Programming from A to Z


about syllabus All example source code

Word Counting and Text Analysis

Examples

Sample datasets:

Exercise ideas

Associative Arrays in JavaScript?

You know that thing we call an array? Yes, that’s right, an ordered list of data. Each element of an array is numbered and accessed by its numeric index.

var nameList = ['Jane', 'Sue', 'Bob'];
// Is your name Sue?
console.log('Is your name ' + nameList[1] + '?');

What if, however, instead of numbering the elements of an array we could name them? This element is named “Sue”, this one “Bob”, this one “Jane”, and so on and so forth. In programming, this kind of data structure is often referred to as an “associative array”, “map”, “hash” or “dictionary.” It’s a collection of key/value pairs. The key is Sue, the value is 24. It’s just like having a dictionary of words and when you look up, say, Sue the definition is 24.

Associative arrays can be incredibly convenient for various applications. For example, you could keep a list of student IDs (student name/id) or a list of prices (product name/price) in a dictionary. The fundamental building block of just about every text analysis application is a concordance, a list of all words in a document along with how many times each word occurred. A dictionary is the perfect data structure to hold this information. Each element of the dictionary consists of a String paired with a number.

Most programming languages and environments have specific classes or objects for a variety of data structures (a dictionary is just one example). JavaScript, however, does not. But all is not lost. Remember that thing called a JavaScript object?

var obj = {
  Sue: 24,
  Jane: 991,
  Bob: 12
};

That’s right. A JavaScript object is a collection of name-value pairs. And so while it might be more convenient to have a custom-tailored dictionary object, we’re going to be able to get all the functionality we need out of just a plain old object itself.

== TASK ==
Extend the tutorial on associative arrays in JavaScript past its final paragraph, keeping its explanatory voice and code style.

== DATA PROVIDED ==

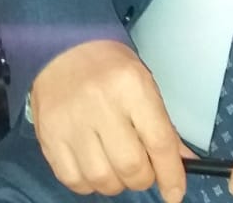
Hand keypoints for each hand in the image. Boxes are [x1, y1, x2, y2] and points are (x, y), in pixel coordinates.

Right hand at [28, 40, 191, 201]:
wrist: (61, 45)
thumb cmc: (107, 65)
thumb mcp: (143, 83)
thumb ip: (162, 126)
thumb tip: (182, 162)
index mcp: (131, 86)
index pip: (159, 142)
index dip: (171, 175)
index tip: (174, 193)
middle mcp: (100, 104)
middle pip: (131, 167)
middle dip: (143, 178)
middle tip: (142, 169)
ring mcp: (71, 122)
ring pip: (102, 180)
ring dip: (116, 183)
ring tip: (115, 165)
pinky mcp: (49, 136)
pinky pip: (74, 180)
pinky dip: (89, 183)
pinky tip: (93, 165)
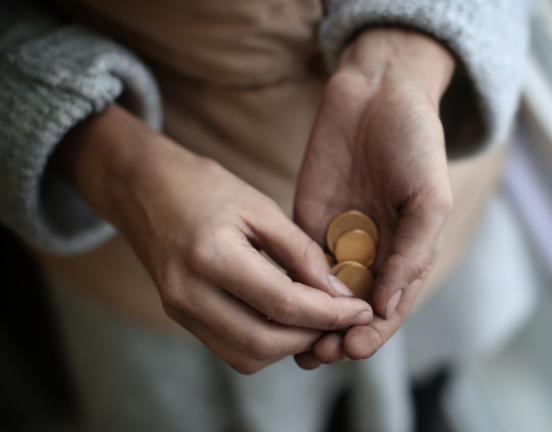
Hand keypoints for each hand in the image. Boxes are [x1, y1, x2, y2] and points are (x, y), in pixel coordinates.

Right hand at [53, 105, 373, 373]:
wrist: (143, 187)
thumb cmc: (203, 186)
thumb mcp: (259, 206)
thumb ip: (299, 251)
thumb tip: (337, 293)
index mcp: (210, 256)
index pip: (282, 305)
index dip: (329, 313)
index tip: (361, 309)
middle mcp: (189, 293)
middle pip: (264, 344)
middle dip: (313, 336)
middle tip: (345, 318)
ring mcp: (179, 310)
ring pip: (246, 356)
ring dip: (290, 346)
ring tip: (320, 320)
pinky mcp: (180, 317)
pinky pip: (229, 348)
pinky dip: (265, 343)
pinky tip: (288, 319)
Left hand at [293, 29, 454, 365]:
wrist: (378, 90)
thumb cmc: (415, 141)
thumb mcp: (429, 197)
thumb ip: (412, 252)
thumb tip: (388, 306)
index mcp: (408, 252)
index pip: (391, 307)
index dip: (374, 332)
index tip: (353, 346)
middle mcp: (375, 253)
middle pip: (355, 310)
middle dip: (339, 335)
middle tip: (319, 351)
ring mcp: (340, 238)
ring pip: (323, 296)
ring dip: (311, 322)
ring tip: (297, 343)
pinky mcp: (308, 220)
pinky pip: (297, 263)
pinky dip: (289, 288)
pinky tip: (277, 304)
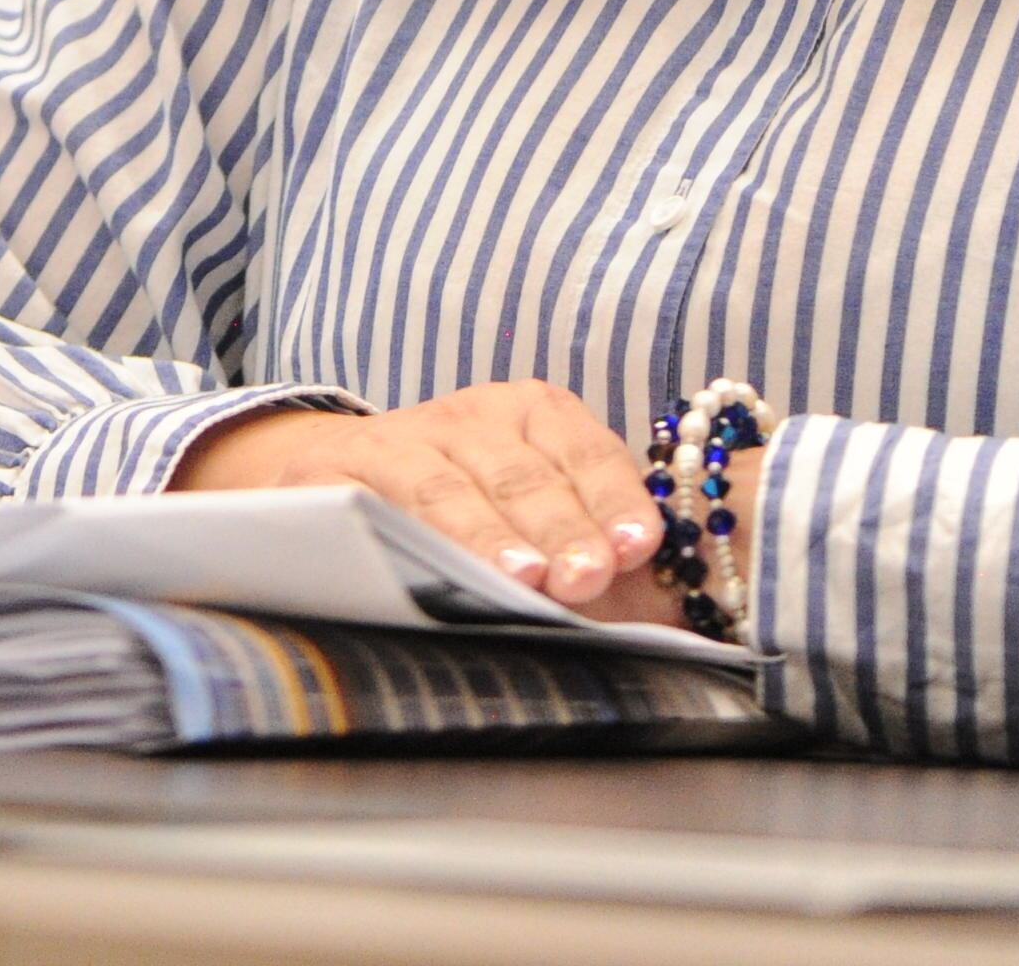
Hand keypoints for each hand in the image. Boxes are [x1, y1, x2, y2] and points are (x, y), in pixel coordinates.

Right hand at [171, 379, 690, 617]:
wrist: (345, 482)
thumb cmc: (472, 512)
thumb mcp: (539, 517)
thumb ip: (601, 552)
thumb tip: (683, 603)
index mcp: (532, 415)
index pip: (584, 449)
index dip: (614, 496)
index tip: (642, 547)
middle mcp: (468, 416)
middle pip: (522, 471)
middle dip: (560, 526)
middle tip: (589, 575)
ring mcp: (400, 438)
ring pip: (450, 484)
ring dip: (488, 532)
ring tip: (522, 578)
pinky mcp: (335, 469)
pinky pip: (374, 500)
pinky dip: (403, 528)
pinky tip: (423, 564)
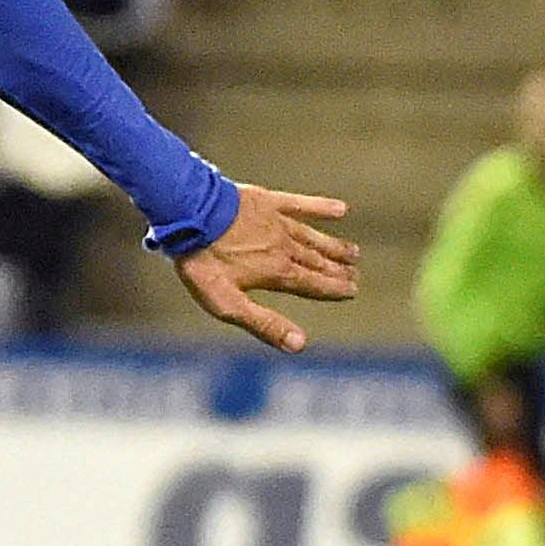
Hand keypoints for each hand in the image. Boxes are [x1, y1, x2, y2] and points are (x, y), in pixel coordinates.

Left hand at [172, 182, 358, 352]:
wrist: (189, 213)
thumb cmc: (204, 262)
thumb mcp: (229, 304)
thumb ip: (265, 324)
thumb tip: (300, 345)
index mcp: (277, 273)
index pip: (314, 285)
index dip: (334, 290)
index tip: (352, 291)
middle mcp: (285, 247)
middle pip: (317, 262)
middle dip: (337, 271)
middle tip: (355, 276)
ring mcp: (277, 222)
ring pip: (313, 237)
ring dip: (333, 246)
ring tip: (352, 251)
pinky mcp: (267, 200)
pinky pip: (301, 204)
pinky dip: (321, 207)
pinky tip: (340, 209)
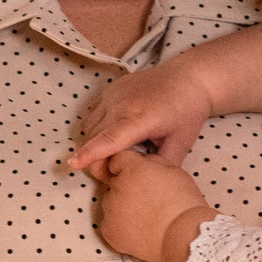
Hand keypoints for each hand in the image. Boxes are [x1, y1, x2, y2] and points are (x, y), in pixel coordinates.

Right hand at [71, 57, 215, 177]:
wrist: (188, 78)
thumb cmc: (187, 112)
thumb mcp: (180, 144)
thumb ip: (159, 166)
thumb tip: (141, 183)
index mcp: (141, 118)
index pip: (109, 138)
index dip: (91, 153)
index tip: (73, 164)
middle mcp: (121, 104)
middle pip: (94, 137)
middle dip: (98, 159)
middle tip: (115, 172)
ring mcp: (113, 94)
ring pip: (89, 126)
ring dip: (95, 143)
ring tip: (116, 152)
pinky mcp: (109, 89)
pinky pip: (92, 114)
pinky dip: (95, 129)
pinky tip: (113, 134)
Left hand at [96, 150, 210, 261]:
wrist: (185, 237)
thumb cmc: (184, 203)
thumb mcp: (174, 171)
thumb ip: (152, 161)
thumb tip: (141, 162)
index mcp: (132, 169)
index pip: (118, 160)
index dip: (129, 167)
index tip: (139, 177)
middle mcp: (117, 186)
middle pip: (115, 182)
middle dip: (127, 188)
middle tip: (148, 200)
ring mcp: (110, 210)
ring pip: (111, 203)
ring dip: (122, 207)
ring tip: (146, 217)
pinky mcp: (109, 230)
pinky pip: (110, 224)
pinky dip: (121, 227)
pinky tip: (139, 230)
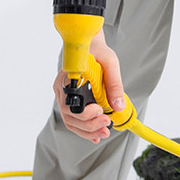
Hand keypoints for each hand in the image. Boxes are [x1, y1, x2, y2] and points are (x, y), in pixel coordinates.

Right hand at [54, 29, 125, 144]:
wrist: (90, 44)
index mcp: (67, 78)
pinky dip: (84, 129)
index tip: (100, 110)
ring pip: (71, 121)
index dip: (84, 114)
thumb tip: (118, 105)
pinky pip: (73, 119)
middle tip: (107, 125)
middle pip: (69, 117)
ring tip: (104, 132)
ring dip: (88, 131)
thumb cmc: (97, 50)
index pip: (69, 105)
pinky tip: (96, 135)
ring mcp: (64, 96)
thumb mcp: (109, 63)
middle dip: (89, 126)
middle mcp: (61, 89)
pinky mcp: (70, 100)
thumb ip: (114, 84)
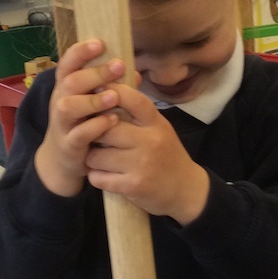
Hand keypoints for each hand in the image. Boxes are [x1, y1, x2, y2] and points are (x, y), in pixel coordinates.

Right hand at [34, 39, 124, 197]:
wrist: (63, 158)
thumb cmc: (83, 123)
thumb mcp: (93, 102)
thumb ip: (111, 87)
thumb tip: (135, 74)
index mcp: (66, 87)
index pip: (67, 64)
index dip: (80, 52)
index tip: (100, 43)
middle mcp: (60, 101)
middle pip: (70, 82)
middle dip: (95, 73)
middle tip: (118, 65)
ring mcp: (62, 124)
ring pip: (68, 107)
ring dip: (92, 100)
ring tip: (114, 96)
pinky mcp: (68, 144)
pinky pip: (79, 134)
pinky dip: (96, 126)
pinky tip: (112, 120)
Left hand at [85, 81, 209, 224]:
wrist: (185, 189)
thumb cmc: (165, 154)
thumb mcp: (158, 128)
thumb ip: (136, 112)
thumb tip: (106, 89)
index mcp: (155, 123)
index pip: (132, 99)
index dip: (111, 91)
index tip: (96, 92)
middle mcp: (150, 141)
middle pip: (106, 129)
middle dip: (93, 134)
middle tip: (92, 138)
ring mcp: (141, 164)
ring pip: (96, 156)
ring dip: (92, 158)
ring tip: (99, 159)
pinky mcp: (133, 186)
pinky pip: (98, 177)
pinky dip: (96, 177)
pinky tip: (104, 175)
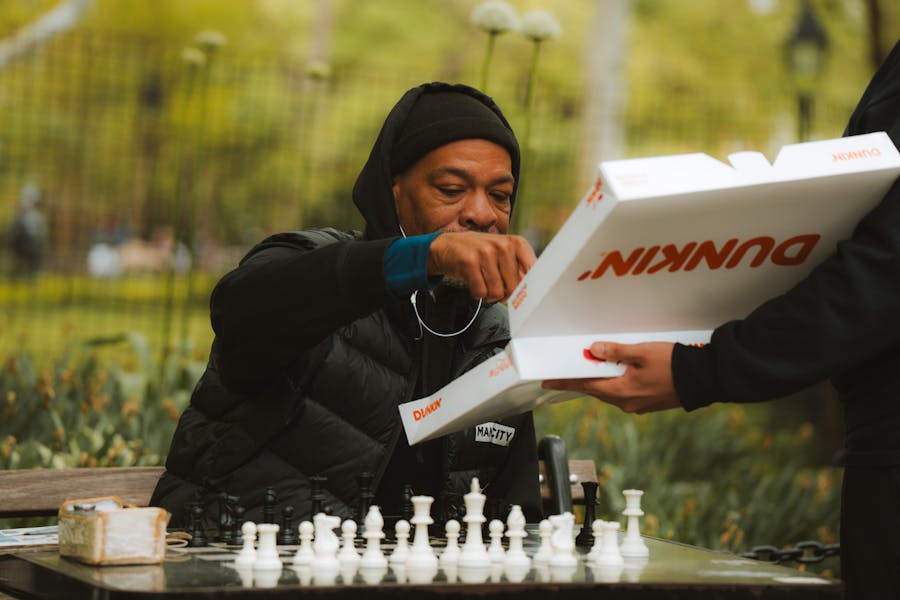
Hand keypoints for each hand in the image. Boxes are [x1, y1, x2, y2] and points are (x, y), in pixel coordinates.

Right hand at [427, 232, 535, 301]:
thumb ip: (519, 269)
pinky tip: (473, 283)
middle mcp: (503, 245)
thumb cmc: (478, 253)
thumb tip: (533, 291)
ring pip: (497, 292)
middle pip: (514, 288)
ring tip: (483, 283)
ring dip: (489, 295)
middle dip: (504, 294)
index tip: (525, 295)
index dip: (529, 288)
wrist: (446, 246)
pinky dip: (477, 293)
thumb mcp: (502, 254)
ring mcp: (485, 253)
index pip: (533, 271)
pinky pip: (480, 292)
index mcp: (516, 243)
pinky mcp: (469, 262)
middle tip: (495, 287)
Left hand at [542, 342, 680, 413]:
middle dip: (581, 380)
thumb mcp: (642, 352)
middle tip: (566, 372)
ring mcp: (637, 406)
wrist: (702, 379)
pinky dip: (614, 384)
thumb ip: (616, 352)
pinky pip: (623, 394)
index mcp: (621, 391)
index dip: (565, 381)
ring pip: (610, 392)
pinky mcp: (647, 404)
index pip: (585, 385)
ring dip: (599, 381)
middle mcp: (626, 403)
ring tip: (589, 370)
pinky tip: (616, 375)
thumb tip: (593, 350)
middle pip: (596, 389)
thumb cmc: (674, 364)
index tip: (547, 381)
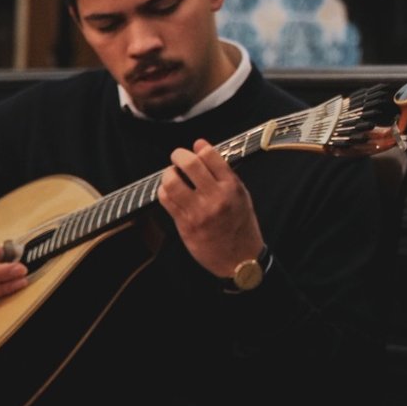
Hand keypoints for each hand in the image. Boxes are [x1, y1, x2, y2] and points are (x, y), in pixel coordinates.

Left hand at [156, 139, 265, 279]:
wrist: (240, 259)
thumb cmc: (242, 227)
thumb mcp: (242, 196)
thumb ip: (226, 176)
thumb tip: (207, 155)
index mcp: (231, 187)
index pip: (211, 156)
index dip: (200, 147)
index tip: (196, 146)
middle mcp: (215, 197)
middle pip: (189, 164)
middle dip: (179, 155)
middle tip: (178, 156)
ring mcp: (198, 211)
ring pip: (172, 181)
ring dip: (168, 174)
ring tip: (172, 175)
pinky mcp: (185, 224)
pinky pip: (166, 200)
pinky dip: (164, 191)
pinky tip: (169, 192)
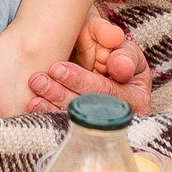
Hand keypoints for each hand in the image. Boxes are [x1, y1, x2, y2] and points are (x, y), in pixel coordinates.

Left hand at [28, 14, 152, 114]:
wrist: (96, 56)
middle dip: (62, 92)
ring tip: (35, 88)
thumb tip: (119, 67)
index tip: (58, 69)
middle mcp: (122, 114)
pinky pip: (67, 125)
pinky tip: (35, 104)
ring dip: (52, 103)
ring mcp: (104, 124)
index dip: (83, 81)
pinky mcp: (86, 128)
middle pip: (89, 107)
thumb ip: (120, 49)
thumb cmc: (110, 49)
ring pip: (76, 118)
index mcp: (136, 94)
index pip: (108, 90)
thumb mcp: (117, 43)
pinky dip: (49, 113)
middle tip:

== ANSWER BOX ==
To start writing a concordance all we need is an empty object.

var concordance = {};

A value (in this case a count) can be paired with a word by naming the key as a String.

concordance['the'] = 100;
concordance['a'] = 10;
concordance['go'] = 50;

The above is just another way of writing:

var concordance = {
  the: 100,
  a: 10,
  go: 50
};

We’ll need this new way since we’ll be pulling the names for the object as strings from a source text.

Text Concordance

In the case of our examples, we’re going to take a text document, split it into an array of Strings and increase the value associated with a particular key (i.e. word) each time we encounter the same String. Let’s assume we have some text in a variable named data. First, we’ll split into word “tokens”.

// Using any non letter or number character as delimiter
var tokens = data.split(/\W+/);

Then we’ll go through each one a a time.

for (var i = 0; i < tokens.length; i++) {

The tricky thing here is we have to determine if each token (each element of the resulting array) is a new word or one we’ve already encountered. If it’s new, we need to set its initial count at 1. If it’s not, we need to increase its count by one.

for (var i = 0; i < tokens.length; i++) {
  var word = tokens[i];
  // It's a new word!
  if (concordance[word] === undefined) {
    concordance[word] = 1;
  // We've seen this word before!
  } else {
    concordance[word]++;
  }
}

There, we now have a concordance object that stores all the words and their counts! The question, however, remains: what do we do with this thing?

The first thing you might want to do is simply examine the results. For example, let’s say we wanted to display the most frequent words (in sorted order). Unfortunately, the fields of a JavaScript object have no order to them and cannot be easily sorted. One solution to this problem is to keep a separate array of all the keys. This array can be sorted and used to iterate over all the name/value pairs in the concordance object.

// Add another array to track keys
var keys = [];
for (var i = 0; i < tokens.length; i++) {
  var word = tokens[i];
  if (concordance[word] === undefined) {
    concordance[word] = 1;
    // When we have a new word, let's add to our keys array!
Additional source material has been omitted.